Find a set of 13 points on a 2-dimensional Cartesian plane, such that:

• the points have integer coordinates
• the distance between any two points is an integer
• no three points lie on the same straight line.

## Explanation

We can weaken the first two conditions. Suppose, that we have found a set of 13 points with rational coordinates and rational distances between every two of them. Let L be the LCM of denominators of all coordinates and distances. Then, by multiplying coordinates of every point by L, we'll get a set of points with integer coordiantes and integer distance between every two of them.

Now, let's impose an additional constraint on the set of points. We'll be looking for a set of points, all of which lie on the same circle. It's easy to see, that every three points from this set will not lie on the same line, because a straight line intersects a circle in at most two points.

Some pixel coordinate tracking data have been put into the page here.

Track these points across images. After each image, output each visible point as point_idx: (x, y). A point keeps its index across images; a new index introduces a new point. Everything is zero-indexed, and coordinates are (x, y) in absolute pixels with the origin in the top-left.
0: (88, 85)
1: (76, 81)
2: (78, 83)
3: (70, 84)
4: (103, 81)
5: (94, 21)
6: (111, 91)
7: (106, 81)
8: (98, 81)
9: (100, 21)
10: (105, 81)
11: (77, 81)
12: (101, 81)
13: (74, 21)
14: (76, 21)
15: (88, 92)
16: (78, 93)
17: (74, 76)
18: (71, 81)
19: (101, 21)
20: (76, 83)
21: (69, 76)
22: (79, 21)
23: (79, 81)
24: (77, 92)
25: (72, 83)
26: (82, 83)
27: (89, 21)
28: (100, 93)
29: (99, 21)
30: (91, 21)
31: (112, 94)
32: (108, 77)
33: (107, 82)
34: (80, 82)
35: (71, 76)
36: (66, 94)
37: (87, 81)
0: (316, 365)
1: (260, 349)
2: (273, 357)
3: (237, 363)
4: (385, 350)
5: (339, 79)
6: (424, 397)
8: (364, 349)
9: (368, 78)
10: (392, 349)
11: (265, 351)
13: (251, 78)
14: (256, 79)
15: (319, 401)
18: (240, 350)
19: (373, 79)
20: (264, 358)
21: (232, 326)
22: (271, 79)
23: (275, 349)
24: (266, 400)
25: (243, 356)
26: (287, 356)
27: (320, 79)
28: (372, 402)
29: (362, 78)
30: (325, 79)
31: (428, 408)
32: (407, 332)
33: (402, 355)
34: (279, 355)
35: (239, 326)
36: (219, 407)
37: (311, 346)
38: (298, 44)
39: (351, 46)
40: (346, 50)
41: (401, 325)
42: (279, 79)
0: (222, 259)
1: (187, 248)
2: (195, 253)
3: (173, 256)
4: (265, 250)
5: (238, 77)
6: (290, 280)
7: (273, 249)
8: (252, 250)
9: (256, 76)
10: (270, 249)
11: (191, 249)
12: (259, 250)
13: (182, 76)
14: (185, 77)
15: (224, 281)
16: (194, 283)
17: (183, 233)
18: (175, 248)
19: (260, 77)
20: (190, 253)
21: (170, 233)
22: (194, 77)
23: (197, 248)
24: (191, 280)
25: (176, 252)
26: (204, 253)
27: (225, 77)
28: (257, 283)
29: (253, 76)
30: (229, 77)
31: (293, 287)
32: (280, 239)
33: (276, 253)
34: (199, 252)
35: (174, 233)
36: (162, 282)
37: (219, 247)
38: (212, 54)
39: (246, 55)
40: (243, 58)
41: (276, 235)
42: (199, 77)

As a simplification, we may further assume that the points lie on a circle of unit radius, whose center is at the origin. Then the coordinates of the points may be written in the following form:

$x_{i}=\cos \alpha _{i}$ , $y_{i}=\sin \alpha _{i}$ , ${\mbox{for}}i=1,\ldots ,13$ The distance between i-th and j-th points is: ${\sqrt {(\cos \alpha _{i}-\cos \alpha _{j})^{2}+(\sin \alpha _{i}-\sin \alpha _{j})^{2}}}={\sqrt {2-2\cos(\alpha _{i}-\alpha _{j})}}=2{\sqrt {\frac {1-\cos(\alpha _{i}-\alpha _{j})}{2}}}=2\sin \left({\frac {\alpha _{i}-\alpha _{j}}{2}}\right)$ If we add the constraint, that every $\sin {\frac {\alpha _{i}}{2}}$ and $\cos {\frac {\alpha _{i}}{2}}$ are rational, then the points will have rational coordiantes, and distance between any two of them will be rational, too.

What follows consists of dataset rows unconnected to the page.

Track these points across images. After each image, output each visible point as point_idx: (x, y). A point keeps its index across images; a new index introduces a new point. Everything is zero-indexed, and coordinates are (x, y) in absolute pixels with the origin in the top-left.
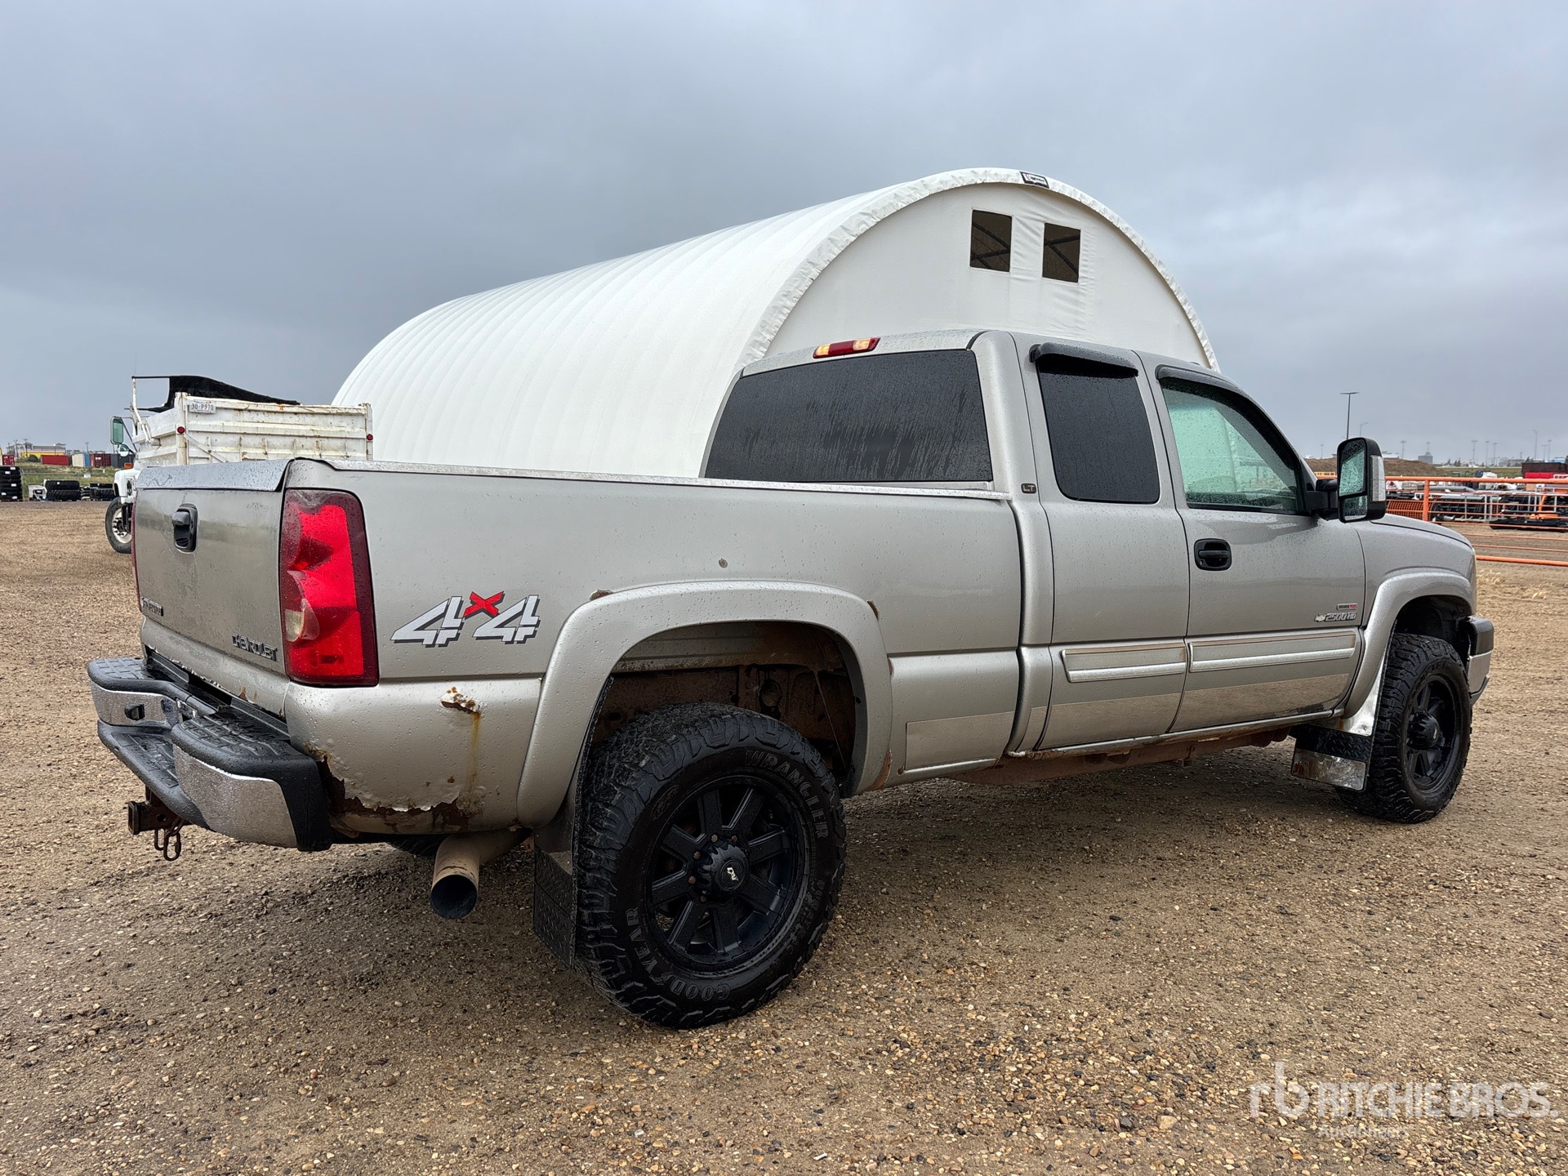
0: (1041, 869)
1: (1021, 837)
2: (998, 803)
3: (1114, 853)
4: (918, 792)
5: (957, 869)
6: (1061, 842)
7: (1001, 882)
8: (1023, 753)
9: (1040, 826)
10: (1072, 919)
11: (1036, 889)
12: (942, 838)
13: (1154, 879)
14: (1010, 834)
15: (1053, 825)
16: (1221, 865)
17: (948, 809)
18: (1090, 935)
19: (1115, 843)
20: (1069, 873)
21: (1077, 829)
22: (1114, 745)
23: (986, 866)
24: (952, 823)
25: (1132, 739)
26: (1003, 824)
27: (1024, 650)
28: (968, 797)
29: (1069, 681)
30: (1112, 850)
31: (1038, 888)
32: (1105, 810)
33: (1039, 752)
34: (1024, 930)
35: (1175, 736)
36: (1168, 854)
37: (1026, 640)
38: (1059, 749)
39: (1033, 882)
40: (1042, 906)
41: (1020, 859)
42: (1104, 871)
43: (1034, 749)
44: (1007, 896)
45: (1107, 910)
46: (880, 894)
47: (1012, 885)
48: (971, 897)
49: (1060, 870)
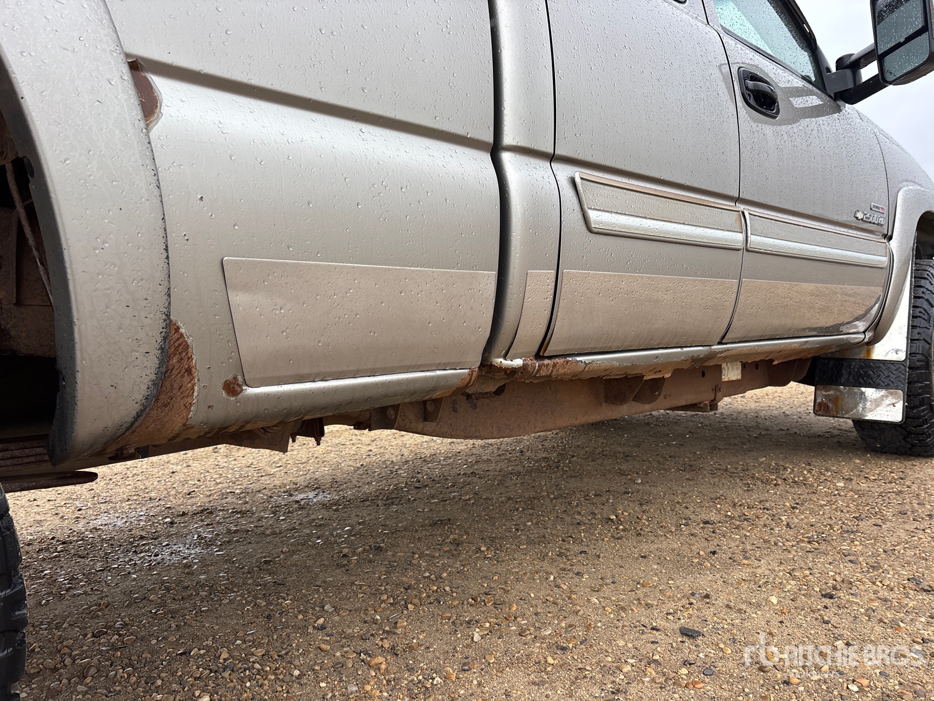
0: (560, 555)
1: (531, 511)
2: (504, 476)
3: (648, 520)
4: (418, 473)
5: (444, 568)
6: (579, 513)
7: (506, 583)
8: (518, 362)
9: (552, 496)
10: (621, 643)
11: (556, 590)
12: (434, 524)
13: (714, 553)
14: (517, 510)
15: (567, 494)
16: (785, 523)
17: (447, 488)
18: (662, 680)
19: (644, 507)
20: (599, 556)
21: (595, 495)
22: (657, 357)
23: (485, 558)
24: (450, 504)
25: (679, 350)
26: (509, 499)
27: (507, 157)
28: (472, 473)
29: (590, 230)
30: (645, 517)
31: (559, 587)
32: (622, 473)
33: (546, 362)
34: (543, 683)
35: (728, 350)
36: (713, 516)
37: (508, 139)
38: (579, 359)
39: (552, 578)
40: (569, 621)
41: (530, 542)
42: (645, 548)
43: (538, 356)
44: (515, 608)
45: (670, 617)
46: (310, 630)
47: (520, 586)
48: (459, 616)
49: (585, 552)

Let $\sin \left({\frac {\alpha _{i}}{2}}\right)={\frac {p_{i}}{q_{i}}}$ , for some integers $p_{i}$ and $q_{i}$ .

Then $\cos \left({\frac {\alpha _{i}}{2}}\right)={\frac {\sqrt {q_{i}^{2}-p_{i}^{2}}}{q_{i}}}$ . This value will be rational if $q_{i}^{2}-p_{i}^{2}=r_{i}^{2}$ , for some integer $r_{i}$ .

So, what we are now really looking for if is just a set of pythagorean triples $(r_{i},p_{i},q_{i})$ , that is integers, which satisfy the equation: $r_{i}^{2}+p_{i}^{2}=q_{i}^{2}$ .

Having found a few of them (by e.g. brute force enumeration), you can express the coordinates of points:

$x_{i}={\frac {r_{i}^{2}-p_{i}^{2}}{q_{i}^{2}}}$ , $y_{i}={\frac {2p_{i}r_{i}}{q_{i}^{2}}}$ .

## Output

0 180
0 3876
432 0
432 4056
1615 0
1615 4056
2047 180
2047 3876
2511 3528
2511 528
2880 1020
2880 3036
3136 2028